* [Items from a dataset]
Start of Block

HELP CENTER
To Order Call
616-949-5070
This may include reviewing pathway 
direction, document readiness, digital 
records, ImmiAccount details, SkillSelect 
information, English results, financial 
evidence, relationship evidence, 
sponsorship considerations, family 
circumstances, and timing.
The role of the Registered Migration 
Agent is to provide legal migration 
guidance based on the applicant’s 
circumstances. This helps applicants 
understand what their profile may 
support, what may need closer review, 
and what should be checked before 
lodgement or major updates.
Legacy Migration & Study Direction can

End of Block
Start of Block

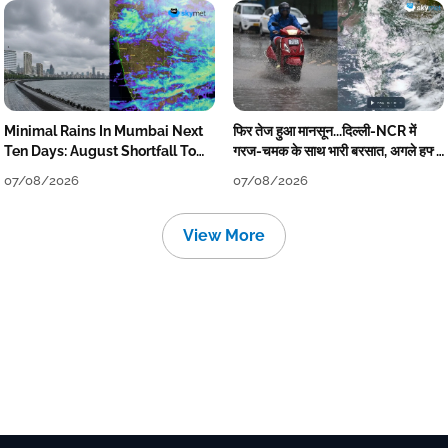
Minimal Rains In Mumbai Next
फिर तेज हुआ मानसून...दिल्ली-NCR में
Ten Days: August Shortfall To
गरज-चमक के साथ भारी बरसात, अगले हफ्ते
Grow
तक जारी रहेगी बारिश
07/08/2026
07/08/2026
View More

End of Block
Start of Block

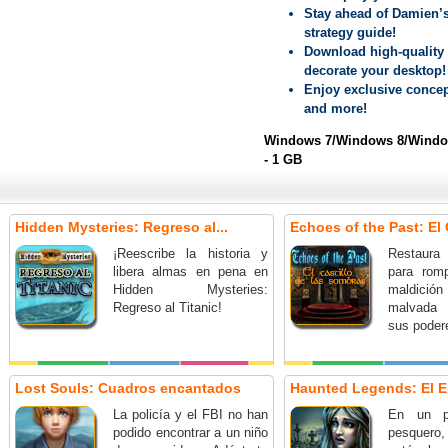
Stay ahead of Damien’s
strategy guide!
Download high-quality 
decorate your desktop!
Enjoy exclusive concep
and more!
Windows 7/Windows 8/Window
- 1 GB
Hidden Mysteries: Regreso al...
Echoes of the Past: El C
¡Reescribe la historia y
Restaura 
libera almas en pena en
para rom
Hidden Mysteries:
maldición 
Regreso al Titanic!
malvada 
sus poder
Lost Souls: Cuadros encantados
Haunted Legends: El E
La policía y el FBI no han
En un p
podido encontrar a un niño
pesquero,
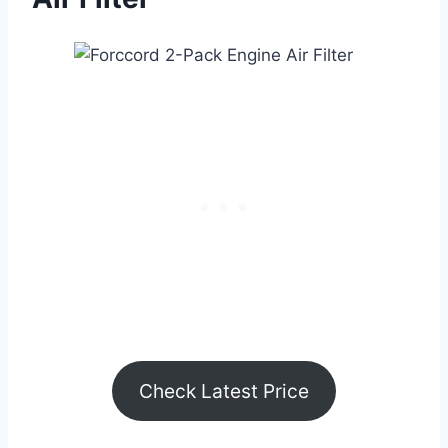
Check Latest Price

End of Block

* [Activity] Look above for the line with "decorate your desktop!" and the line with "Check Latest Price"; set down those two lines and all lines between them exactly, without pictures and without anything else.

* [Problem solution]
decorate your desktop!
Enjoy exclusive concep
and more!
Windows 7/Windows 8/Window
- 1 GB
Hidden Mysteries: Regreso al...
Echoes of the Past: El C
¡Reescribe la historia y
Restaura 
libera almas en pena en
para rom
Hidden Mysteries:
maldición 
Regreso al Titanic!
malvada 
sus poder
Lost Souls: Cuadros encantados
Haunted Legends: El E
La policía y el FBI no han
En un p
podido encontrar a un niño
pesquero,
Check Latest Price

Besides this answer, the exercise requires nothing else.